They say that success is 10% talent and 90% practice and encouragement, and my favorite teachers, Galya and Olga were well aware of that, as they were consciously doing their jobs, teaching with understanding and always trying to make any subject interesting and comprehensive.
As I seemed to be very talented in Physics and Math, which later led me to Engineer Studies at the University of Chernivtsi, Olga and Galya were always trying to encourage me into developing my talents and go beyond my capabilities, testing my knowledge, intelligence and skills.
I was doing well in my secondary school, being almost brilliant in each class, but I remember that I didn’t enjoy classes with one of our strictest teachers, Mariya. She was a great teacher, although I always thought she took her subject more seriously than she maybe should, making us take long classes with endless dictates. She was teaching our native language, and I loved the sound of it, only that I thought that those dictates were a little boring, since we were speaking Ukrainian even in our dreams.
What I did enjoy, even though I can’t tell the reason why, was memorizing long poems of brilliant Ukrainian poets by heart, and we had a lot of those to memorize during my school years.
I remember enjoying in memorizing “Kamenyari”, which was one of the poems, written by one of the most brilliant Ukrainian poets, Ivan Franko. Kamenyari, translated in English would mean “The stone breakers”. This was one of my favorite poems, and as it had almost 50 long lines, it was a real treat to remember it and learn it by heart.
As Ivan Franko was not approving the actual Soviet system, he wrote that poem as a metaphor for slavery he thought we all were living in. The stone in the poem was the slavery and the stone breaker or “Kamenyar” was Ivan himself, breaking the slaves of slavery and dreaming about freedom. I remember reading that he lived his life as a poor man, barely having something to eat, neglected for his talents and left by everyone. He was alone and he died alone.
As a great irony for all he has been trough while he was alive, they made him a statue, depicting him as a Kamenyar, which he was, or at least what he was trying to be his entire life, defying oppression and slavery.
I admired him, so none of his poems were hard to remember. Through reading his poem, line by line, I was able to feel his desperation and pain, but the will to fight as well, even though I was a child, which reminded me on some moments of my life.

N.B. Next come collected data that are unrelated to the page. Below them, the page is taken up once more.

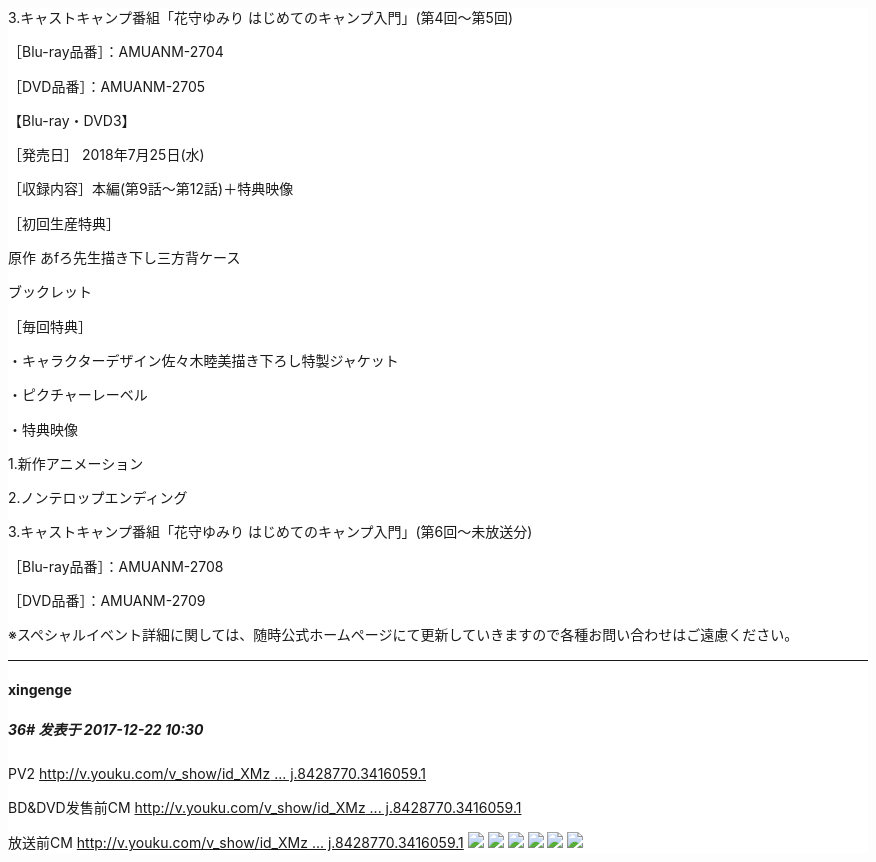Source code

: 3.キャストキャンプ番組「花守ゆみり はじめてのキャンプ入門」(第4回～第5回)


［Blu-ray品番］：AMUANM-2704

［DVD品番］：AMUANM-2705


【Blu-ray・DVD3】

［発売日］ 2018年7月25日(水)

［収録内容］本編(第9話～第12話)＋特典映像

［初回生産特典］

原作 あfろ先生描き下し三方背ケース　

ブックレット 


［毎回特典］

・キャラクターデザイン佐々木睦美描き下ろし特製ジャケット

・ピクチャーレーベル

・特典映像

1.新作アニメーション

2.ノンテロップエンディング

3.キャストキャンプ番組「花守ゆみり はじめてのキャンプ入門」(第6回～未放送分)


［Blu-ray品番］：AMUANM-2708

［DVD品番］：AMUANM-2709


※スペシャルイベント詳細に関しては、随時公式ホームページにて更新していきますので各種お問い合わせはご遠慮ください。







*****

####  xingenge  
##### 36#       发表于 2017-12-22 10:30




PV2
[http://v.youku.com/v_show/id_XMz ... j.8428770.3416059.1](http://v.youku.com/v_show/id_XMzI1MjY5MTgzMg==.html?spm=a2h3j.8428770.3416059.1)


BD&amp;DVD发售前CM
[http://v.youku.com/v_show/id_XMz ... j.8428770.3416059.1](http://v.youku.com/v_show/id_XMzI1MjY5MjI5Ng==.html?spm=a2h3j.8428770.3416059.1)


放送前CM
[http://v.youku.com/v_show/id_XMz ... j.8428770.3416059.1](http://v.youku.com/v_show/id_XMzI1MjY5MjY3Mg==.html?spm=a2h3j.8428770.3416059.1)
<img src="http://wx4.sinaimg.cn/large/740ca5e5gy1fmpc6f3t88j21hc0u0dp5.jpg" referrerpolicy="no-referrer">
<img src="http://wx1.sinaimg.cn/large/740ca5e5gy1fmpc67i2hpj21hc0u0dmd.jpg" referrerpolicy="no-referrer">
<img src="http://wx3.sinaimg.cn/large/740ca5e5gy1fmpc66xyw5j21hc0u00xa.jpg" referrerpolicy="no-referrer">
<img src="http://wx3.sinaimg.cn/large/740ca5e5gy1fmpc67c8rmj21hc0u0452.jpg" referrerpolicy="no-referrer">
<img src="http://wx3.sinaimg.cn/large/740ca5e5gy1fmpc6fo218j21hc0u0qj7.jpg" referrerpolicy="no-referrer">
<img src="http://wx1.sinaimg.cn/large/740ca5e5gy1fmpc67hbghj21hc0u044q.jpg" referrerpolicy="no-referrer">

Besides Franko’s work, we were also paying respect to other brilliant Ukrainian poets, having to read, understand and memorize “In everlasting memory to Kotliarevsky”, “If only you know the rulers” by Taras Shevchenko and one of my favorite poems: “Seamstress” by Pavlo Grabowski.
Even though the class of Mrs. Mariya wasn’t one of my favorite classes, I was truly inspired by all the brilliant poems we were memorizing and reading, learning to understand the urge of artistic creation and everlasting need of transforming feelings and emotion into words.
I was trying to depict everything I felt, but most of the poems I was writing were about my mother, all of them were , as my thought were somehow always revolving around her, often asking her question: “Why?”. I was searching for resolution through my poems, wondering and trying to explain my life, to myself, to someone who would listen and understand.
Once, we all got the assignment to write an essay about our mothers. I wrote a poem, remembering the heavy silence floating in the room, once I started reading it:
“Mom, why have you left me early in life?
Why? I am asking you. I’d understand.
Have I caused any pain and scars?
Tell me more, to your only friend.
Try to remember, my mom, how I’ve spoken
My first sounds to you in your arms;
Then when I grew up a little bit older
I’ve written the poems about you, mom.
Again, I whisper to myself “My Mother”
Again, I’m sketching these words with such zeal.
Again, these letters appear “My Mother”.
Again, I’m searching for a smile in a dream.
Why could not I love you, my mother?
Why could not I say to you “My Mom”?
My heart was broken, my soul was devoured.
But I believed you’ve been the one.
When will I hear your voice so tender?
Carried through air to me by the winds?
When will I catch it, will it deliver
Happiness, joy, and fulfill all my dreams?
Will that voice teach me first letters?
Will that voice bring me a smile?
Will it remind me of my childhood years
That vanished away from me for a while?
When can I write for you, my mother,
A few poems about us in a dream?
So you know your son is now older,
So I can hear, as a night gale, you sing.
I think I can, believe me, my mother,
To love you deeply in my adulthood heart.
And scars and pain will be gone forever.
You are my family and we are now one.”
If the classroom was quiet before, after I read my assignment, the silence went even heavier, as all eyes were looking right at me, as I was standing in front of the blackboard, feeling naked and vulnerable, but at the same time fulfilled by the pride I put in my work.
After that moment, I knew that everyone in the class was feeling sorry for me, as none of them could even guess how it was like to live without a mother by your side. They all had their mothers cooking for them, taking care of them, singing to them, reading bed stories, and what was most important caring for them and watching them grow.